Prompt Engineering
In our workflow, we applied three prompt-engineering techniques—CT Report Rewriting, CT Report Reasoning Synthesis, and CT Report Translation—with particular emphasis on CT Report Reasoning Synthesis. The concrete process and involved prompts are listed in Appendix A.
Our CT Report Reasoning Synthesis pipeline converts each CT Report and its free-text radiology report into a rich supervisory package for multimodal learning by sequentially prompting a single large-language model in five roles:
First, the question-generation stage reads the full report (findings and impression) and asks the LLM to propose a diverse collection of natural-language questions that a radiologist, trainee or downstream AI system might reasonably ask. Prompt constraints force coverage across lesion attributes, anatomical localisation, diagnostic certainty, and suggested follow-up, giving each study a rich inquiry space.
Second, each question is paired with the original report and resubmitted to the LLM under a “think-step-by-step” instruction. The model must clearly reason out, citing exact report fragments or well-established imaging priors, before providing a concise answer. The resulting tuples—question, answer, and raw reasoning—capture both knowledge and justification in a single pass.
Third, an automatic quality gate re-examines every tuple. A second LLM pass checks factual consistency between answer and report, heuristics reject non-English or vacuous chains-of-thought, and domain-specific rules eliminate pathophysiologic contradictions (for example, claiming a pneumothorax is “improved” when it is first detected). Only tuples that survive all three filters remain.

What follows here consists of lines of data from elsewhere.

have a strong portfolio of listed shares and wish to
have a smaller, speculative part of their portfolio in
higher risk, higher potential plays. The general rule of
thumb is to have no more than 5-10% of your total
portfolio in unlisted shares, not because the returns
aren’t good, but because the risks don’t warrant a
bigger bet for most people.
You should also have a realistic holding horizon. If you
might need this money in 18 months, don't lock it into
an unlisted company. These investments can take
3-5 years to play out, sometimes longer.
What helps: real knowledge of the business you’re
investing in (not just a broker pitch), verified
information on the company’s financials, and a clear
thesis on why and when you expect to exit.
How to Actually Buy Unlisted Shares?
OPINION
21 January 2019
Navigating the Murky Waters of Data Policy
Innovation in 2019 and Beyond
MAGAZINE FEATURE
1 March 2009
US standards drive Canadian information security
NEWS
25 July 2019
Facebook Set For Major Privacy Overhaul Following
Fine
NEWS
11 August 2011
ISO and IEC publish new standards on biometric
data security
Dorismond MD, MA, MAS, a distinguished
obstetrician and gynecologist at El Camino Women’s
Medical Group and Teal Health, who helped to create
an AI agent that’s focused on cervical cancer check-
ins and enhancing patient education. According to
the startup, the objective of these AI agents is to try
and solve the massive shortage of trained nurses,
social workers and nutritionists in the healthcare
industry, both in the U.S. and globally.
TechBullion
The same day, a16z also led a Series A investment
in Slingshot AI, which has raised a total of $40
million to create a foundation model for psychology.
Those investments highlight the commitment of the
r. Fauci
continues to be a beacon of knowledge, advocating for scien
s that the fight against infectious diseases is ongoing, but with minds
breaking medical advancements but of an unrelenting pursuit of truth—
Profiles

Fourth, accepted reasoning traces are refined: the LLM compresses them into short, evidence-linked paragraphs whose citations reference specific report lines. Redundancy is pruned, hedging language is toned down and, where appropriate, probabilistic qualifiers are inserted to reflect clinical uncertainty in a calibrated fashion.
Finally, the pipeline fuses all refined traces into a single, structured “report-thinking” narrative. The LLM merges overlapping rationale, orders arguments anatomically and separates them into Findings Rationale, Impression Rationale and Follow-up Rationale sections. The finished datapoint therefore contains a CT volume, its VQA pairs (with answers) and a coherent explanation grounding every key statement, enabling scalable training of multimodal models that can answer questions and justify their answers with radiologic evidence.